[Source information Boundary: Start]

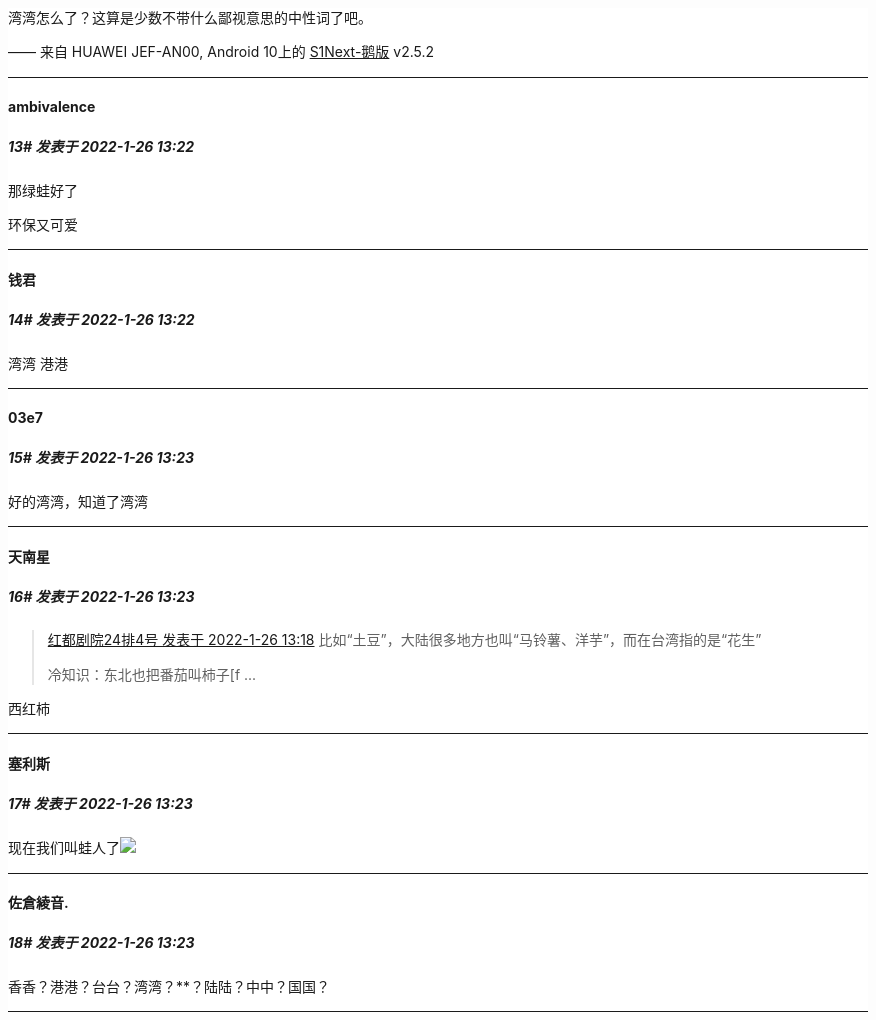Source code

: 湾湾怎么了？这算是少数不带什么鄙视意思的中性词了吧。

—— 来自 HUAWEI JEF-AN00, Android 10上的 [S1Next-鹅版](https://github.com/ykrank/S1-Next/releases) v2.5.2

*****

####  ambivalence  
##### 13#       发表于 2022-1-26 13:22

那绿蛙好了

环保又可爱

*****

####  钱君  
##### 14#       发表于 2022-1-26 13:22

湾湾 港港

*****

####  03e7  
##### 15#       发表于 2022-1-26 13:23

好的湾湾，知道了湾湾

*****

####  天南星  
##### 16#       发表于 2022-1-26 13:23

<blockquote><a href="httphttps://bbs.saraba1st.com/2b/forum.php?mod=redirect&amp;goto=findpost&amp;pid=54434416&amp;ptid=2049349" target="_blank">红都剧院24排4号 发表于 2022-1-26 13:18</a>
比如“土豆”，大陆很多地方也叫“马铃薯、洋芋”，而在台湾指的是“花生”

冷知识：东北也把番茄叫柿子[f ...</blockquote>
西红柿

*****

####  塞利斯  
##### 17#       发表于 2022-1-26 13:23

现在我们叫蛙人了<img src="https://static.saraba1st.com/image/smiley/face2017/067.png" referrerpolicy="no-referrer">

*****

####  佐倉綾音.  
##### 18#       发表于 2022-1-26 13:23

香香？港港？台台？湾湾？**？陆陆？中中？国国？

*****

[Source information Boundary: End]
[Source information Boundary: Start]

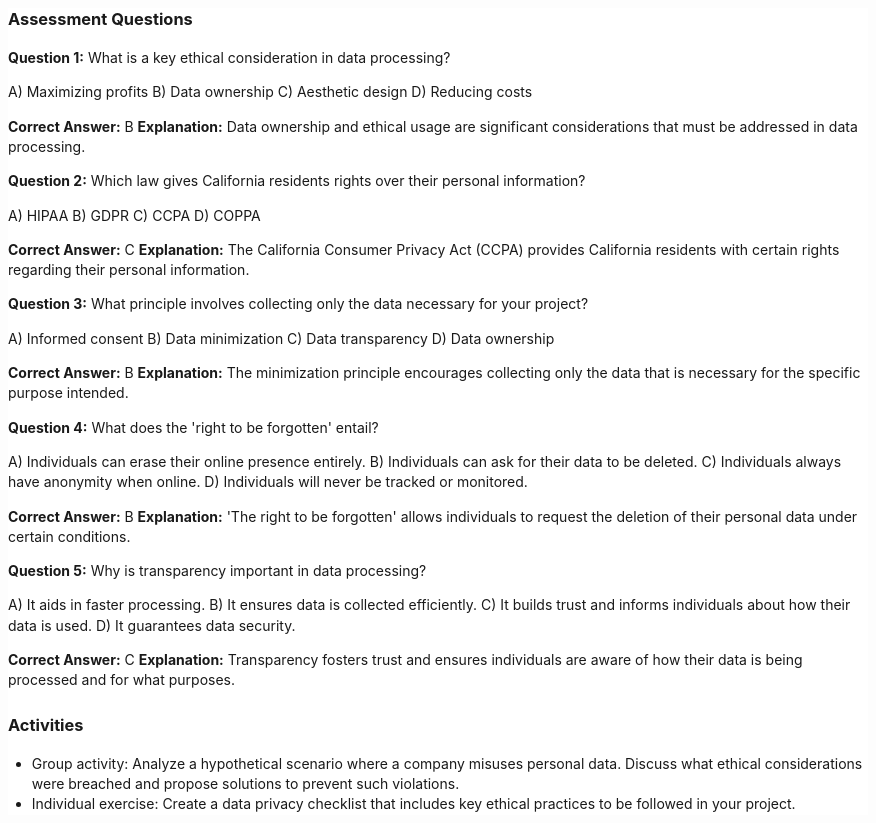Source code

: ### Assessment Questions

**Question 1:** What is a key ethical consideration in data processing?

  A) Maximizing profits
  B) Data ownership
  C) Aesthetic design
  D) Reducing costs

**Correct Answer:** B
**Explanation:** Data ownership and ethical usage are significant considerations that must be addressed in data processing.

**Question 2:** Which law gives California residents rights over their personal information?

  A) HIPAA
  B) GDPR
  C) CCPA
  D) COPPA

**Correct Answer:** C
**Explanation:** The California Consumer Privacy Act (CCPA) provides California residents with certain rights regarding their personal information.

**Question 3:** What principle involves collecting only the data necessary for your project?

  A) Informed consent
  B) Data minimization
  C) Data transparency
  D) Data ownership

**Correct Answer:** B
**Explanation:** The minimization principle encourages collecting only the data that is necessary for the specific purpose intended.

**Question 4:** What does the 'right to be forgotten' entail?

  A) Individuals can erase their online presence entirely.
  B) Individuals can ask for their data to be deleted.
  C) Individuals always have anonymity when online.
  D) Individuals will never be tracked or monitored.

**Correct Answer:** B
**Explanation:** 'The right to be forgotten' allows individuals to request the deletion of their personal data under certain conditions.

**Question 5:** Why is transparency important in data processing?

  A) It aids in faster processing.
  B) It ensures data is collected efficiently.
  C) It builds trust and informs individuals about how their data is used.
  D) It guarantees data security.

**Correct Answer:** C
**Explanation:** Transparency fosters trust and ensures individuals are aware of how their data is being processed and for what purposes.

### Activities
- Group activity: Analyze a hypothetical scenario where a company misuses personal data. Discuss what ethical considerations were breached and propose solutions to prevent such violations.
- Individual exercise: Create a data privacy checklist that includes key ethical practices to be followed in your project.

[Source information Boundary: End]

Find each line in the collected data above that contains the string "blockquote" with the same case, and copy it.

Task response:
<blockquote><a href="httphttps://bbs.saraba1st.com/2b/forum.php?mod=redirect&amp;goto=findpost&amp;pid=54434416&amp;ptid=2049349" target="_blank">红都剧院24排4号 发表于 2022-1-26 13:18</a>
冷知识：东北也把番茄叫柿子[f ...</blockquote>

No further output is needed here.